Unfortunately – I think I belong to the latter. I am too embarrassed to be seen as “bad” at something – which has resulted in me not doing so many things – one of my biggest regrets is Sports. Another recent example is Salsa. I joined Salsa classes more than an year back but I still suck at it. Part of which can be attributed to the fact that I have been called a good dancer so many times now that it has now become an inherent belief. (Sumedha Garg where are you? I need you to talk me down a bit). Perhaps all along when I have been learning Salsa – I have basically believed that I am inherently good and all other are largely suckers.

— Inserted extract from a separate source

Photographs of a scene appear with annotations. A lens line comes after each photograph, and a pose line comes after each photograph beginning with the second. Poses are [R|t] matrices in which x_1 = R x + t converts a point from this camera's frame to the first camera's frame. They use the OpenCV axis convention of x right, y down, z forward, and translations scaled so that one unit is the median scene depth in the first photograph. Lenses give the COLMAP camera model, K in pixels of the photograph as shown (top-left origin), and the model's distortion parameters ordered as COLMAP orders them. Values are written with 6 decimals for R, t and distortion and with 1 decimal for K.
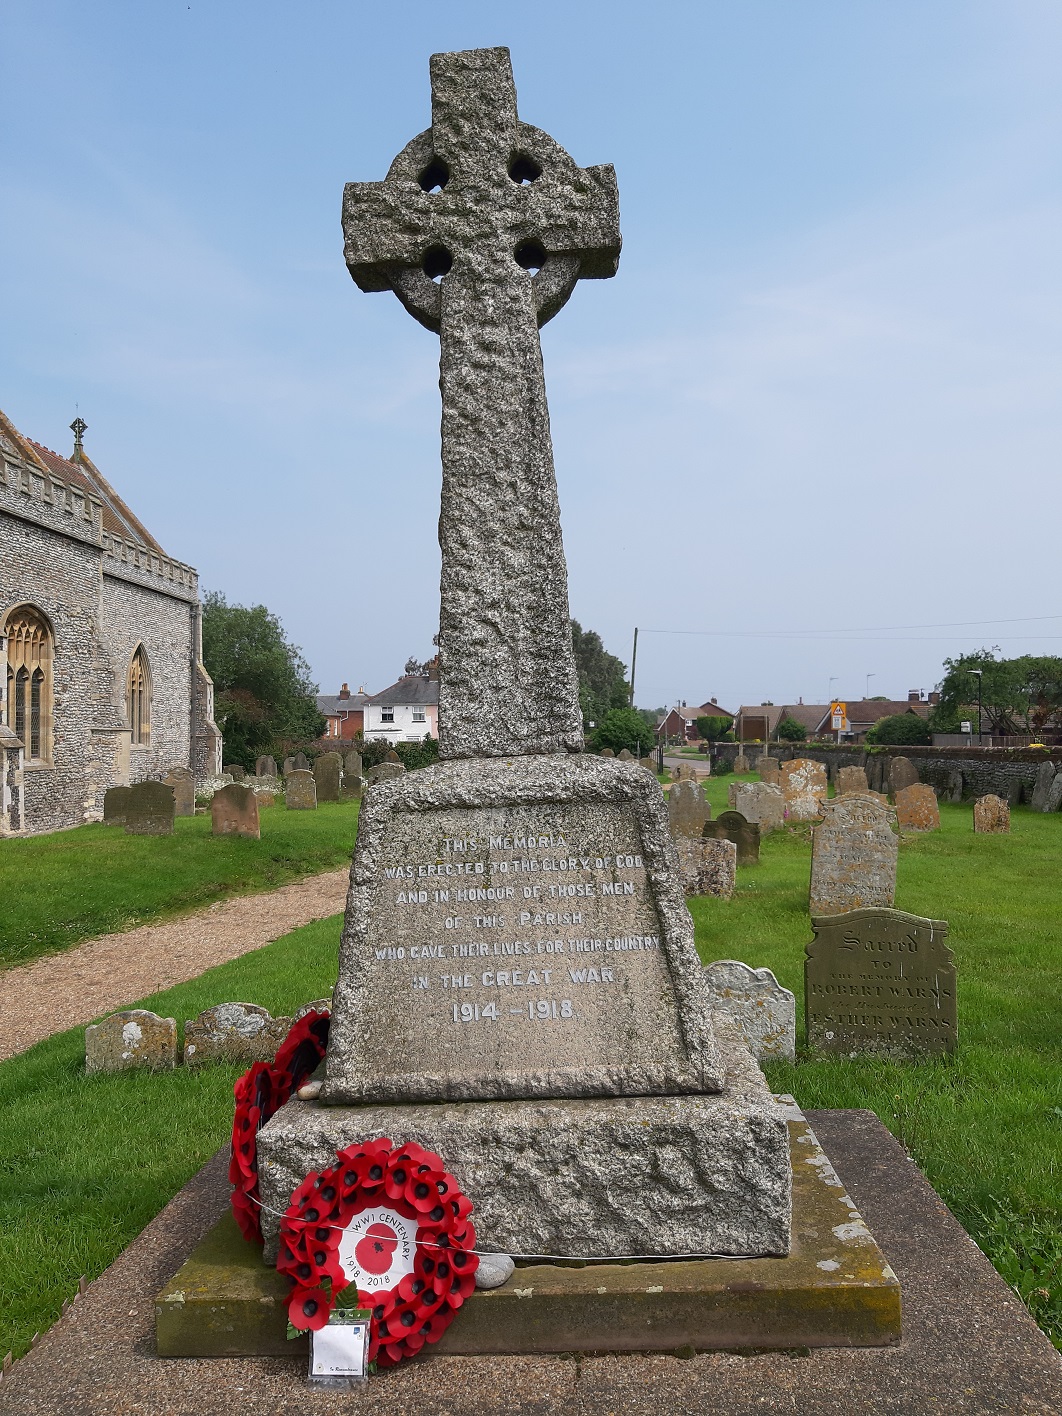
lens RADIAL K [[1117.4, 0, 527.0], [0, 1117.4, 702.4], [0, 0, 1]] dist [0.034262, -0.061859]
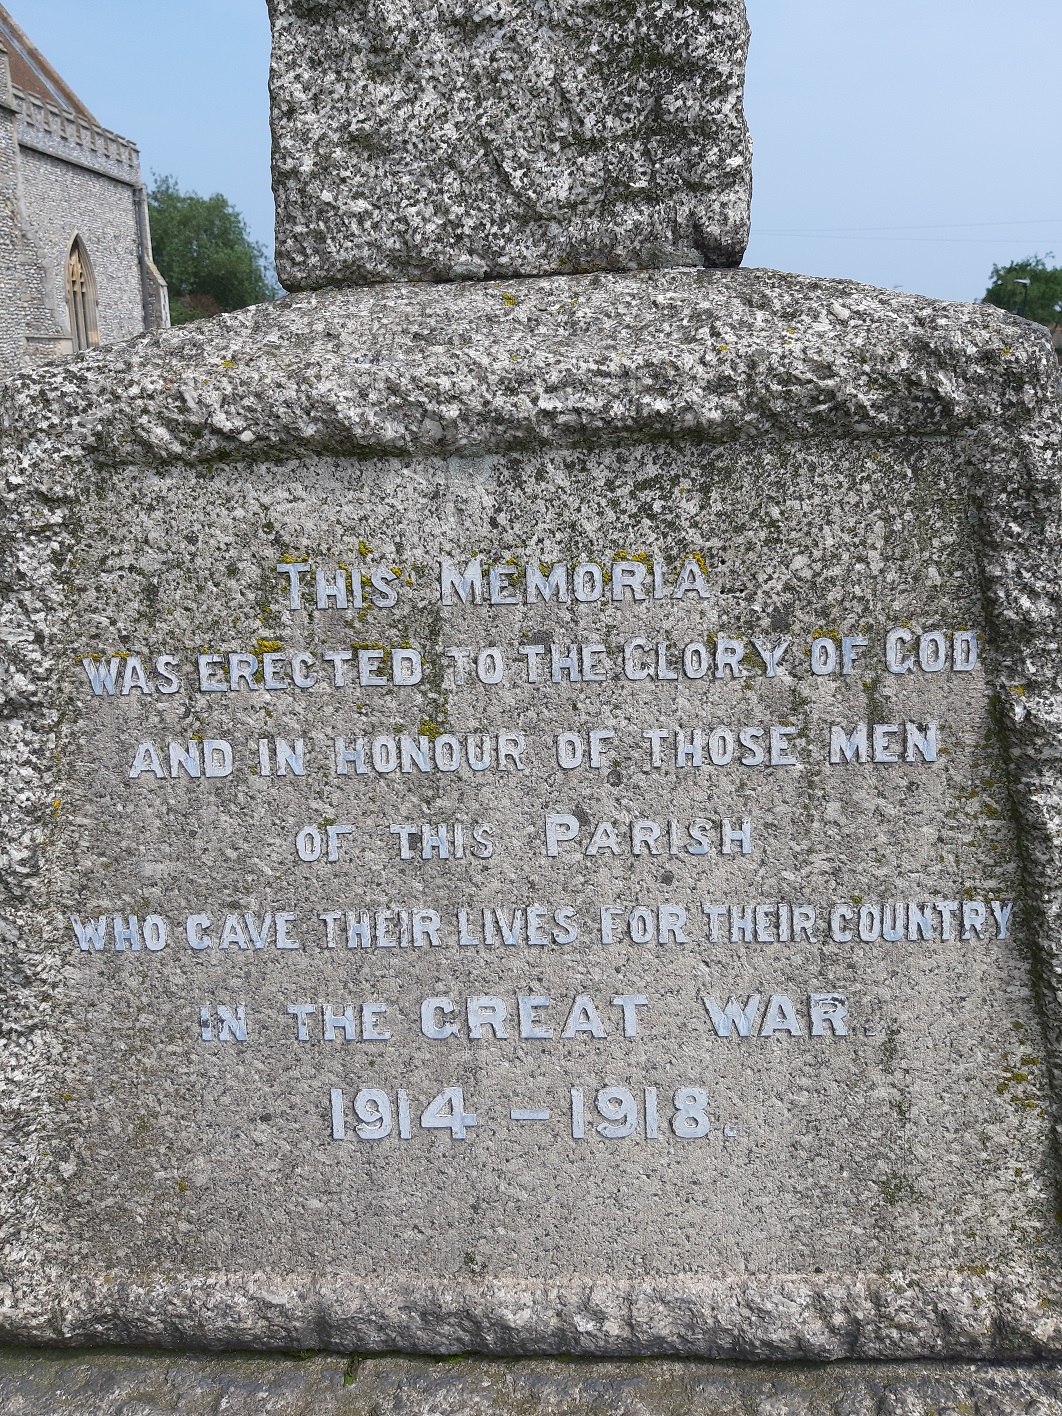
lens RADIAL K [[1117.4, 0, 528.8], [0, 1117.4, 698.3], [0, 0, 1]] dist [0.034262, -0.061859]
pose [[0.999929, 0.006946, 0.009679, -0.013523], [-0.009684, 0.947124, 0.320721, 0.062566], [-0.006940, -0.320792, 0.947124, 0.721980]]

Damn! I need a growth mindset. Pronto. And I have a lot of work to do to get there.

Dissection

IIT Delhi has (finally) started an Entrepreneurship Development Cell. They are planning to do some interesting stuff and have had two talk sessions till date. The first was an inaugural session with Alok Mittal. The second session was today, and is of particular significance to me, because I was one of the speakers (!).

As if that wasn’t a big enough responsibility, I was sharing the stage with Deep Kalra, the founder of Makemytrip, and an amazing speaker. (On and by the way, I have heard Deep before at a TiE session, when I thought he was good, but after today I have to say he is fantastic).

Anyway, so a dissection of how it went for me, so that I can do this stuff better in the future.

1. I forgot! I had some very specific thoughts in mind but drew a blank even after practicing earlier during the day. So practice more, and practice a day in advance. Anyway I will try to write down/record what I wanted to say, what questions the audience asked and add a link here. By the way, I recommended the audience to read this and this.

2. Try and keep a set of slides. What it allows you to do, is a) have memory triggers for yourself and anchor points for the audience to keep your talk on track. b) The audience has a takeaway at the end of the session. One possible reason why I did not because I read this only a couple of days back (one should always get a counterpoint). (Also, it seems a little inappropriate that Deep had a set of slides to use and I didn’t)

3. Don’t rush through the talk, dwell upon your key points so that audience does not take away a different picture than you wanted to portray – especially with your examples, give them time to sink in (and definitely have slides for these).

4. Don’t rely on the compere’s introduction of your company – no one listens to him. Give one yourself.

Also, found out Ok Tata Bye Bye is a Makemytrip initiative. Impressive.